My body has become completely dependent on Text Twist. I can't poop without it.
Just found out you can rent the rollerena for 100 bucks and you can bring your own beer... when are you free this week?
okay, prove you're not drunk to me. write 5 true sentences about me with correct grammar.
I am sober. Because I don't drunk. It is bad. People die. I like Domenico because o he bag women what up?
Her gay brother kept hitting on me and cockblocking me. Don't even begin to tell me how bad your night was.

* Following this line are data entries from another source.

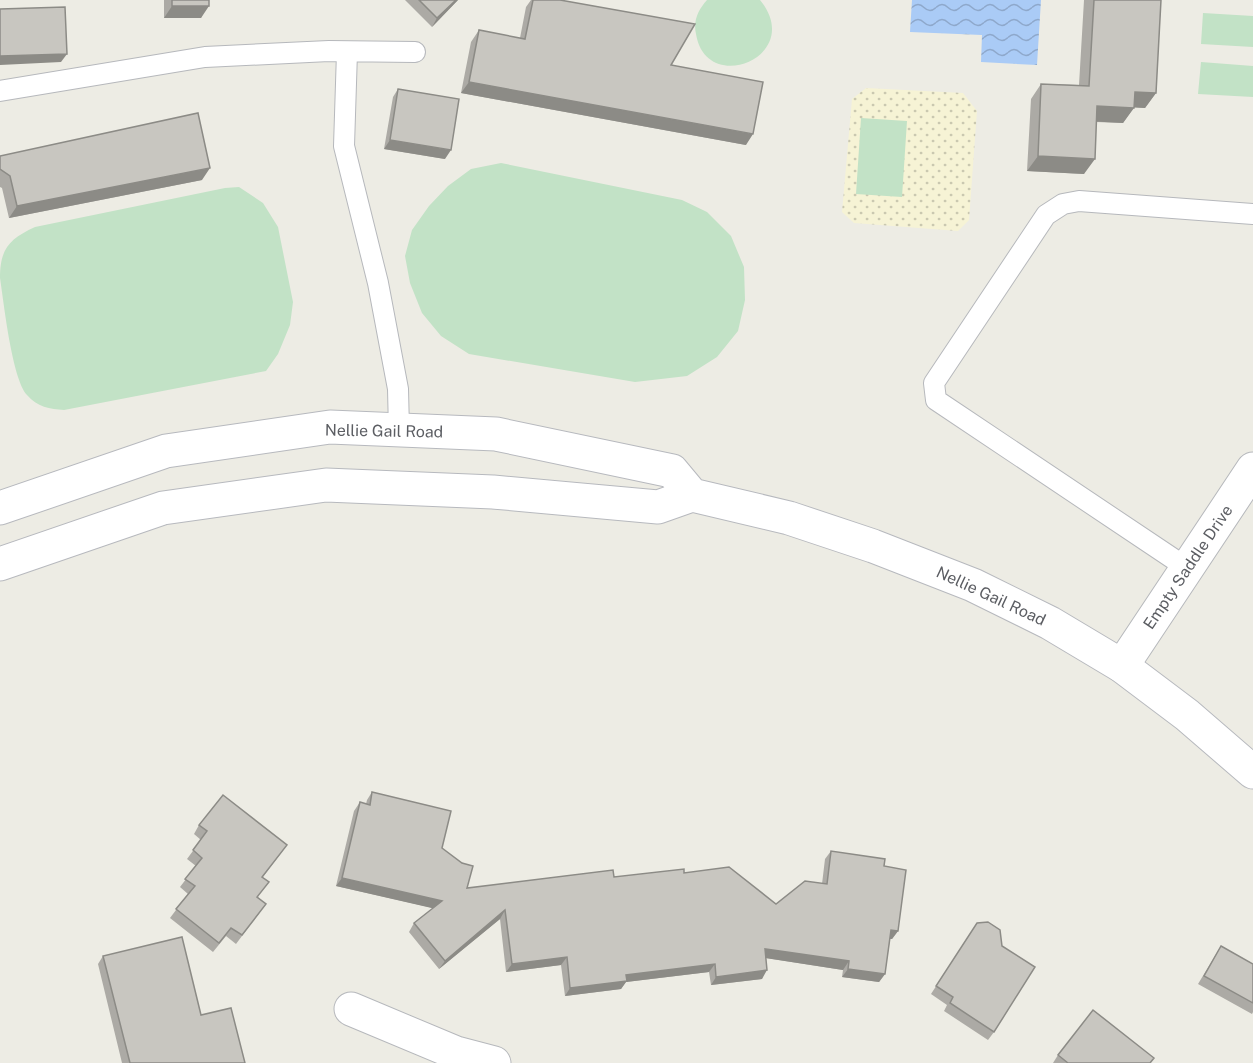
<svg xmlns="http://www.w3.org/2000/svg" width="1253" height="1063" font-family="'Public Sans',sans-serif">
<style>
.sand{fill:url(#sand-dots)}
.park{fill:#c2e2c6}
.water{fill:url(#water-waves)}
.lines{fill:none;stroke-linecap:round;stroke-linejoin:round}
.lane-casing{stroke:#b6b8bc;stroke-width:22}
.street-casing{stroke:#b6b8bc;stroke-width:35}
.secondary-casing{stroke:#b7b9be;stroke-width:35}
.lane{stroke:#fff;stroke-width:20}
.street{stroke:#fff;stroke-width:33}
.secondary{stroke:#fff;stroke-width:33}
.wall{fill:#acaaa5}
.shaded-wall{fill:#8c8b86}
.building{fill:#c8c6c0;stroke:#8c8b86;stroke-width:1.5}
.labels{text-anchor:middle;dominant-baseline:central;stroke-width:4.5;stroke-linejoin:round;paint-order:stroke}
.street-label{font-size:16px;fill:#5c5e63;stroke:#fff}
</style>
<defs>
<pattern id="sand-dots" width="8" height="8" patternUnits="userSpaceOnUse" patternTransform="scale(1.5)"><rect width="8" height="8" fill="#f6f3d5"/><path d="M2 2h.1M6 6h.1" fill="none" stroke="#cac8b0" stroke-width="1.8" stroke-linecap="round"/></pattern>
<pattern id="water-waves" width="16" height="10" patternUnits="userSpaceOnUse" patternTransform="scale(1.5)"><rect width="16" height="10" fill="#aacbf6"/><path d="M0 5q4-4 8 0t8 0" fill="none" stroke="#8ea8cb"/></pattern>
</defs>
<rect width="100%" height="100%" fill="#edece4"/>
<path class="sand" d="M 866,88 L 963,93 L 977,111 L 969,220 L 958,231 L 854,223 L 842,212 L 852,99 Z"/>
<path class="park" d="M 707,0 L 760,0 C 806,56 706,97 696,34 C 693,21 698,10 707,0 Z
M 1203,13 L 1253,16 L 1253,47 L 1201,44 Z
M 1201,62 L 1253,66 L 1253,97 L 1198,94 Z
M 861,118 L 907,121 L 902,197 L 856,194 Z
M 501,163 L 682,200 L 707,212 L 731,236 L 744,267 L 745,300 L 738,331 L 717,357 L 687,376 L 635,382 L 469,354 L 441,336 L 422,313 L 410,283 L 405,256 L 412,230 L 429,206 L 448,186 L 471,169 Z
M 239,187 L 263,203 L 278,227 L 293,302 L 290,325 L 278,354 L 266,371 L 64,410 C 50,409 37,407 27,395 C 12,378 4,304 0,278 C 0,249 9,239 35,227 L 225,188 Z"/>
<path class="water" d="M 912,0 L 1041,0 L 1037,65 L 981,62 L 982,35 L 910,32 Z"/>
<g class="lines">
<g class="lane-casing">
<path id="lane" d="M 347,52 L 344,146 L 378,283 L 398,389 L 399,430
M 0,91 L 205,57 L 329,51 L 415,52
M 1187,568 L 936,400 L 934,383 L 1046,215 L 1063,204 L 1079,201 L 1253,214"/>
</g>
<g class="street-casing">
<path id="street" d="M 1122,666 L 1253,469
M 351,1009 L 456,1053 L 494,1063"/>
</g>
<g class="secondary-casing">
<path id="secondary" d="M 0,508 L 166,451 L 330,427 L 496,434 L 672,471 L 692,495
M 0,564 L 163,508 L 326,485 L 493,492 L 658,507 L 692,495 L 789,518 L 873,546 L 973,585 L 1050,623 L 1122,666 L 1187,715 L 1253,772"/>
</g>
<use href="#lane" class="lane"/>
<use href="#street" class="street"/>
<use href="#secondary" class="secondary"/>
</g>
<path class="wall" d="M 164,0 L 209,0 L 201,18 L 164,18 Z
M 405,0 L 458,0 L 432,27 Z
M 531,0 L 560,0 L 671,65 L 746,145 L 461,93 L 471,42 L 479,30 L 520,38 L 526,7 Z
M 1084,0 L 1161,0 L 1156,93 L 1145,108 L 1134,107 L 1123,123 L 1096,122 L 1084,174 L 1027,171 L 1031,99 L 1041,84 L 1079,85 Z
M 398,89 L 445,159 L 384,149 L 393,97 Z
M 0,156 L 202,180 L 9,218 L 2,188 L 0,187 Z
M 372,792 L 442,848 L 467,888 L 684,873 L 776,904 L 822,884 L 825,859 L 831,851 L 884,866 L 898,931 L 892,939 L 890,939 L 885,974 L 879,982 L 842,977 L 843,970 L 766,958 L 762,979 L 711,985 L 709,972 L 626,982 L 621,989 L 565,996 L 561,965 L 506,972 L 500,919 L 439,969 L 409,932 L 414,923 L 433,908 L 336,886 L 354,811 L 360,802 L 366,804 L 367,800 Z
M 199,825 L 281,853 L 263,877 L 258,897 L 260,912 L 236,944 L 226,936 L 213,952 L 170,918 L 188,894 L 180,887 L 196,866 L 187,859 L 201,840 L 194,834 Z
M 977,923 L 994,1032 L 988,1040 L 944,1011 L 947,1005 L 931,994 Z
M 1221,946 L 1253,964 L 1253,1012 L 1252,1014 L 1198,984 Z
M 103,956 L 201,1015 L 245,1063 L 122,1063 L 98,964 Z
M 1058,1055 L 1151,1063 L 1053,1063 Z"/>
<path class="shaded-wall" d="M 456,0 L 458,0 L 432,27 L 437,18 Z
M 172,6 L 209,6 L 201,18 L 164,18 Z
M 67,54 L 61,62 L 0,65 L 0,56 Z
M 469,82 L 753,134 L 746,145 L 461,93 Z
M 1135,92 L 1156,93 L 1145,108 L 1124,107 Z
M 1097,106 L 1134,108 L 1123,123 L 1086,121 Z
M 390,140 L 451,150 L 445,159 L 384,149 Z
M 1038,156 L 1095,159 L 1084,174 L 1027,171 Z
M 210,168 L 202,180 L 9,218 L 17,206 Z
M 342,878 L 442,901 L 436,909 L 336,886 Z
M 505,910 L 500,919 L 439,969 L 445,961 Z
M 891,930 L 898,931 L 892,939 L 885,938 Z
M 765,949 L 849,961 L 843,970 L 759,957 Z
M 567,957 L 561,965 L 506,972 L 512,964 Z
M 715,964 L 709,972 L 626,982 L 621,989 L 565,996 L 570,988 L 626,975 Z
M 848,969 L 885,974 L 879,982 L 842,977 Z
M 767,970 L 762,979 L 711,985 L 716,977 Z"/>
<path class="building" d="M 172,0 L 209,0 L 209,6 L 172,6 Z
M 419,0 L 456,0 L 437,18 Z
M 533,0 L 560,0 L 695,24 L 671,65 L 763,82 L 753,134 L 469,82 L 479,30 L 525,39 Z
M 1094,0 L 1161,0 L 1156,93 L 1135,92 L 1134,108 L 1097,106 L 1095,159 L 1038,156 L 1041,84 L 1089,86 Z
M 65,7 L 67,54 L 0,56 L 0,9 Z
M 398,89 L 459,99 L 451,150 L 390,140 Z
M 198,113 L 210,168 L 17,206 L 10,176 L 0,169 L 0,156 Z
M 372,792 L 451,811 L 442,848 L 462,863 L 473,866 L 467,888 L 613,870 L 614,877 L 684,869 L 684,873 L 729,867 L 776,904 L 805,881 L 827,884 L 831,851 L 885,859 L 884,866 L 906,870 L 898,931 L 891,930 L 885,974 L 848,969 L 849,961 L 765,949 L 767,970 L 716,977 L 715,964 L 626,975 L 627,981 L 570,988 L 567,957 L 512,964 L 505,910 L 445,961 L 414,923 L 442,901 L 342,878 L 360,802 L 370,805 Z
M 223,795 L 287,845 L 262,877 L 269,882 L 257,897 L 266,904 L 242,935 L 231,928 L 219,943 L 176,909 L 195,886 L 185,879 L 202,858 L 193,850 L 207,831 L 199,825 Z
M 988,922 L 1000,930 L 1002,946 L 1035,967 L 994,1032 L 950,1003 L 953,997 L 936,986 L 977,923 Z
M 182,937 L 201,1015 L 231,1008 L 245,1063 L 130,1063 L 103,956 Z
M 1221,946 L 1253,964 L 1253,1003 L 1204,976 Z
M 1093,1010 L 1154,1058 L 1150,1063 L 1068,1063 L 1058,1055 Z"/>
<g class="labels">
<g class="street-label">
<text transform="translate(384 431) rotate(1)">Nellie Gail Road</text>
<text transform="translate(1188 567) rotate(-56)">Empty Saddle Drive</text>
<text transform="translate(991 596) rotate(25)">Nellie Gail Road</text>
</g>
</g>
</svg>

From scraping the remnants from a coke bag at a lingerie party to meeting with an 80 year old man to discuss civil rights all in under 12 hours bizarrely feels like the epitome of my life
Me ending up in the fetal position in my shower is becoming far too commonplace. It's like a weekly therapy session
The heart of my unhappiness in my job is that it's not a place where coworkers and I can draw dicks on everything to amuse each other
How's the hangover?
I've been begging my dog to mercy kill me for over an hour. He has this look like he might do it, you know, as my best friend should.
Is it bad that I have more guilt over drunk eating Doritos than hooking up with my ex's best friend last night?
I changed his contact info to "NO" and a picture of satan
I ripped off the screen and literally supermaned through my bedroom window. That wasted
i wasnt sure i had a crush on her until i woke up this morning and saw i had googled fifteen variations of "lesbian marriage in estonia". where the fuck is estonia
Is there an "I fucked your brother" emoji?
Also, my guy said they would be around. And i clarified that when I asked him for mushrooms he didn't hear "a mushroom or two" but rather understood I meant "all the mushrooms you can find between now and 4th of July."